**Chart analysis data:**
━━━━━━━━━━━━━━━━━━━━━━━━━━━━━━

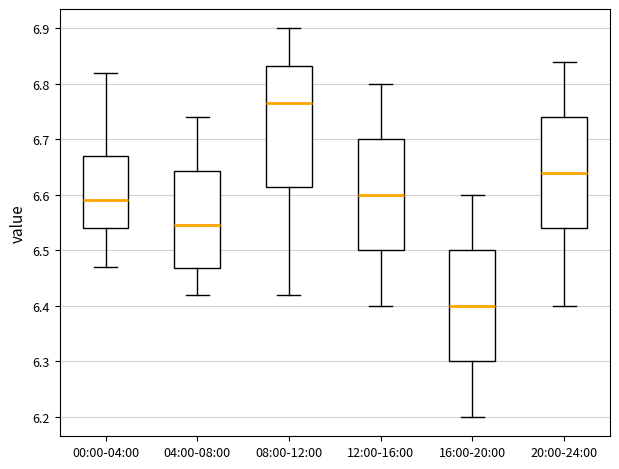

Which box has the lowest median line?

16:00-20:00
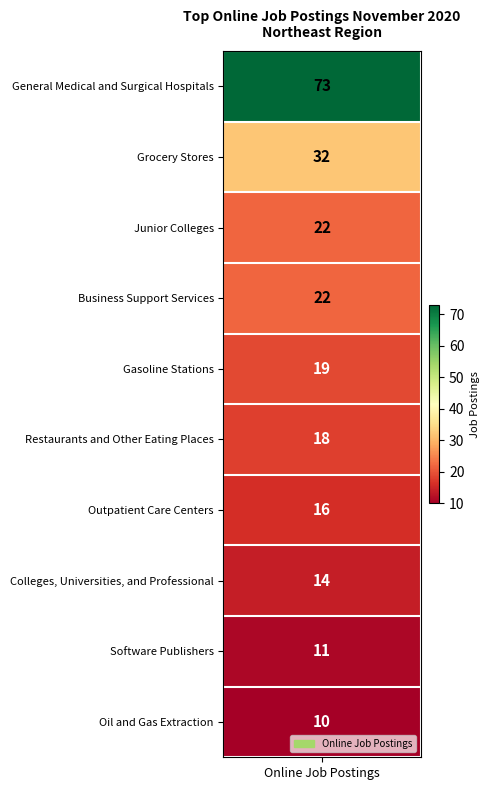

The value at 2 is 5. True or false?

False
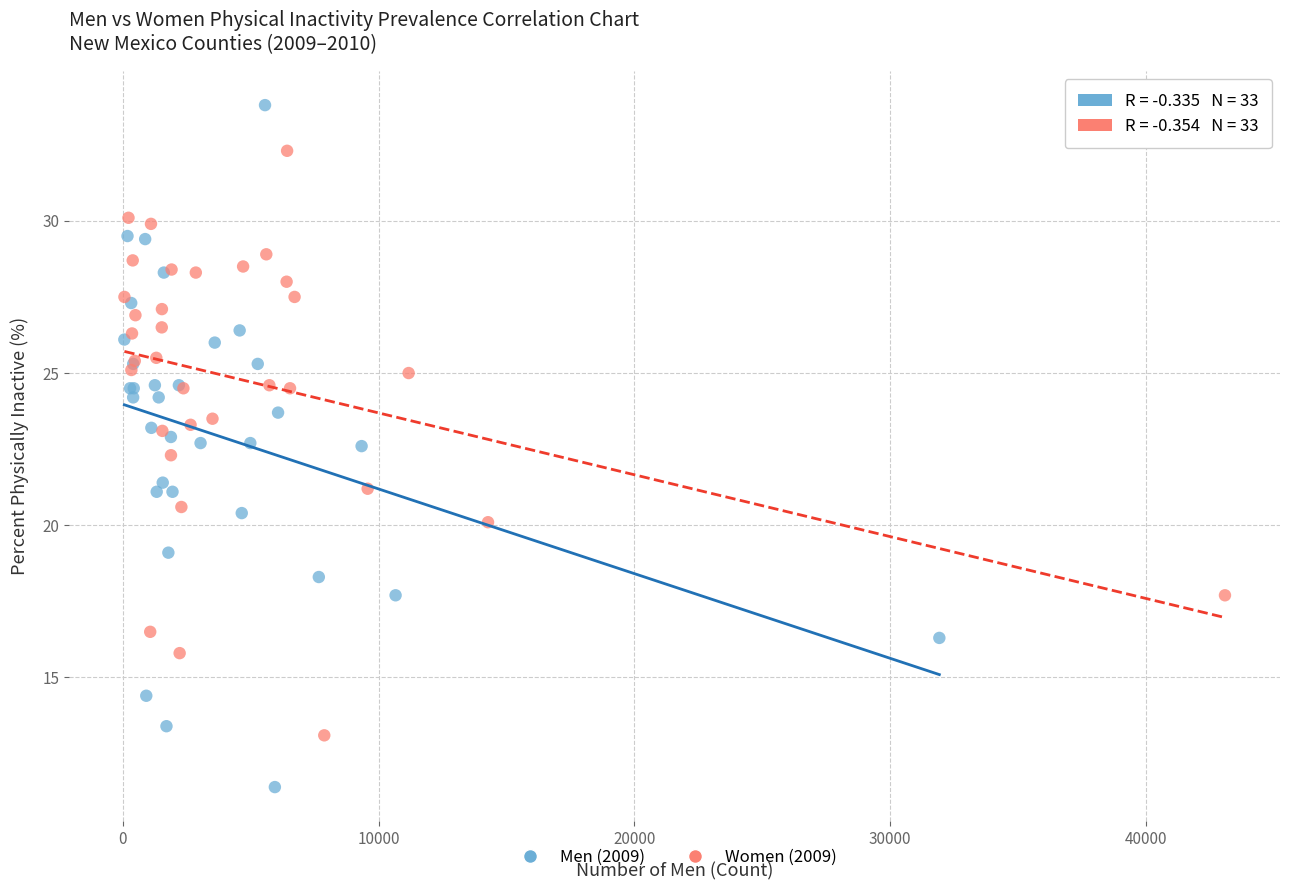

What are all the series names shown in the legend?

Men (2009), Women (2009)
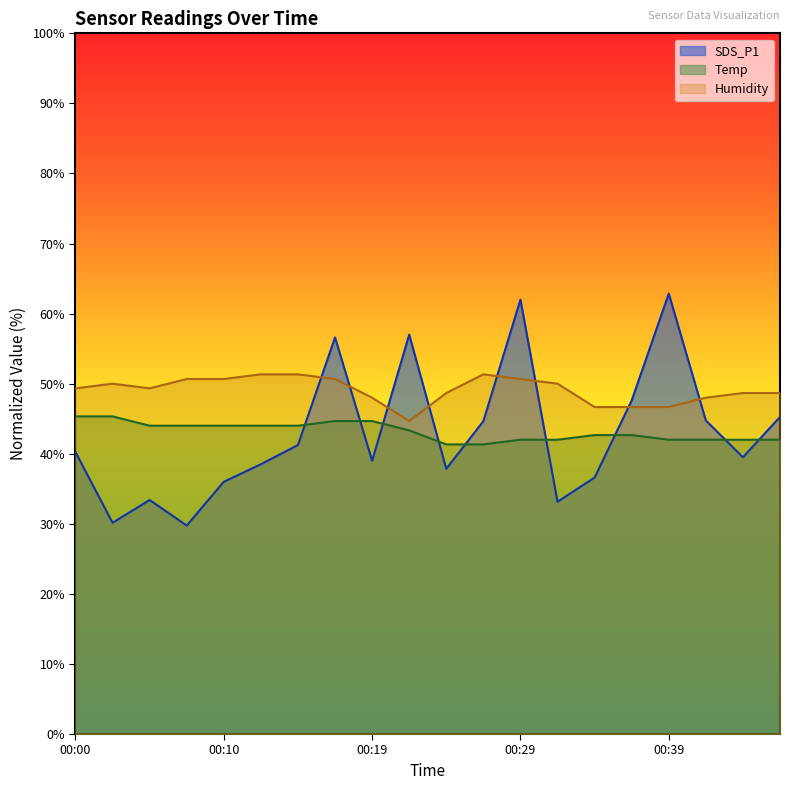

What is the difference between the highest and lowest values at 00:17?

11.9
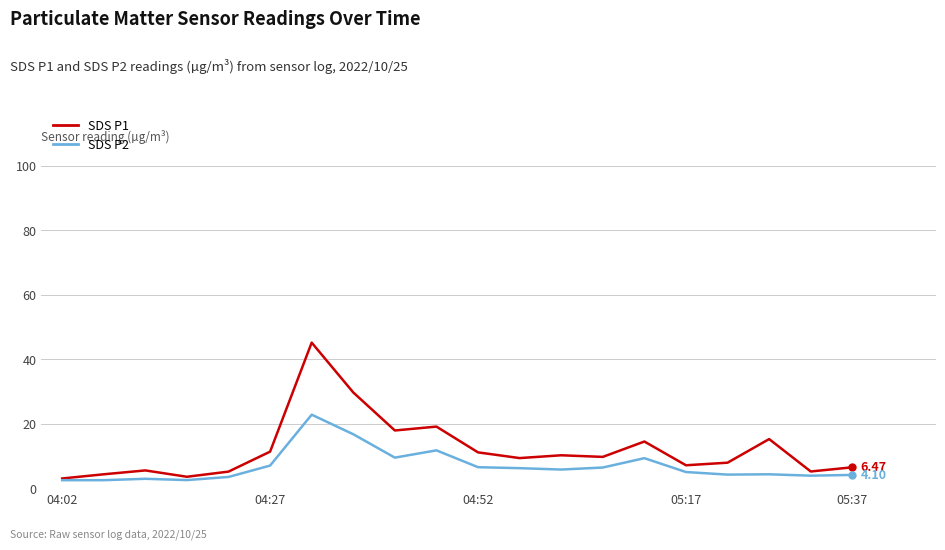

Does the chart display data point markers on the line(s)?

No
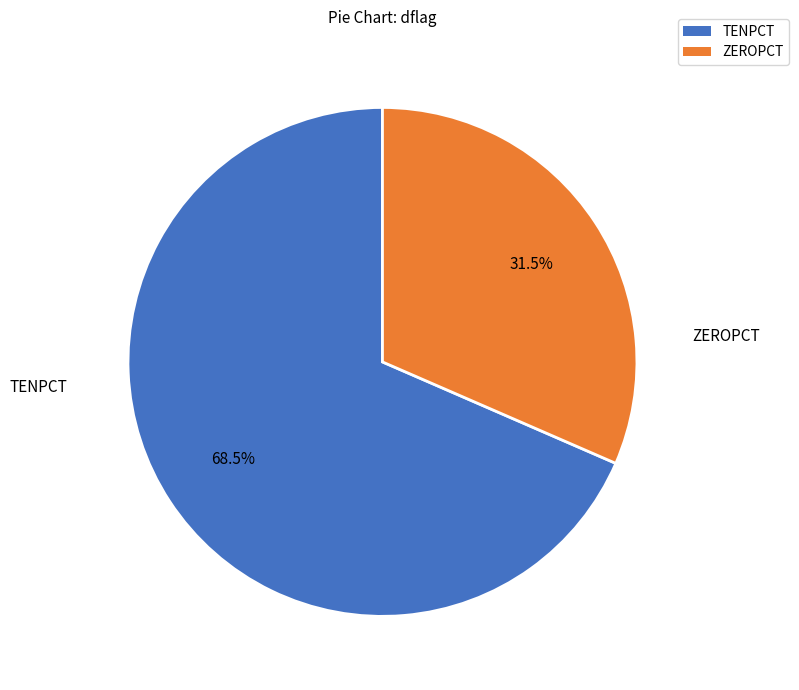

How many segments does this pie chart have?

2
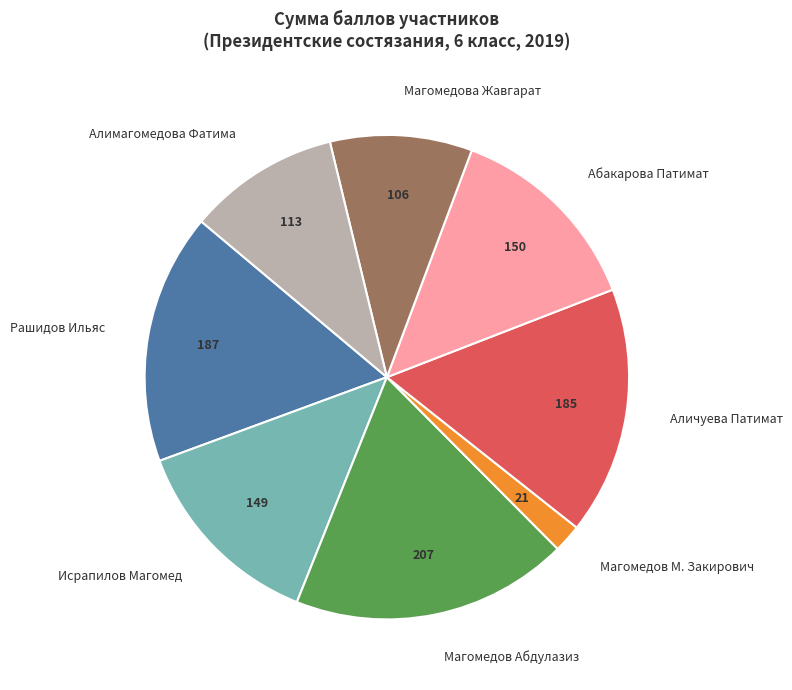

What is the largest slice in the pie chart?

Магомедов Абдулазиз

━━━━━━━━━━━━━━━━━━━━━━━━━━━━━━

**What you will do:**
Retype all the entries above word for word, leaving out the pictures.

**Exercise output:**
Which box has the lowest median line?

16:00-20:00

The value at 2 is 5. True or false?

False

What are all the series names shown in the legend?

Men (2009), Women (2009)

What is the difference between the highest and lowest values at 00:17?

11.9

Does the chart display data point markers on the line(s)?

No

How many segments does this pie chart have?

2

What is the largest slice in the pie chart?

Магомедов Абдулазиз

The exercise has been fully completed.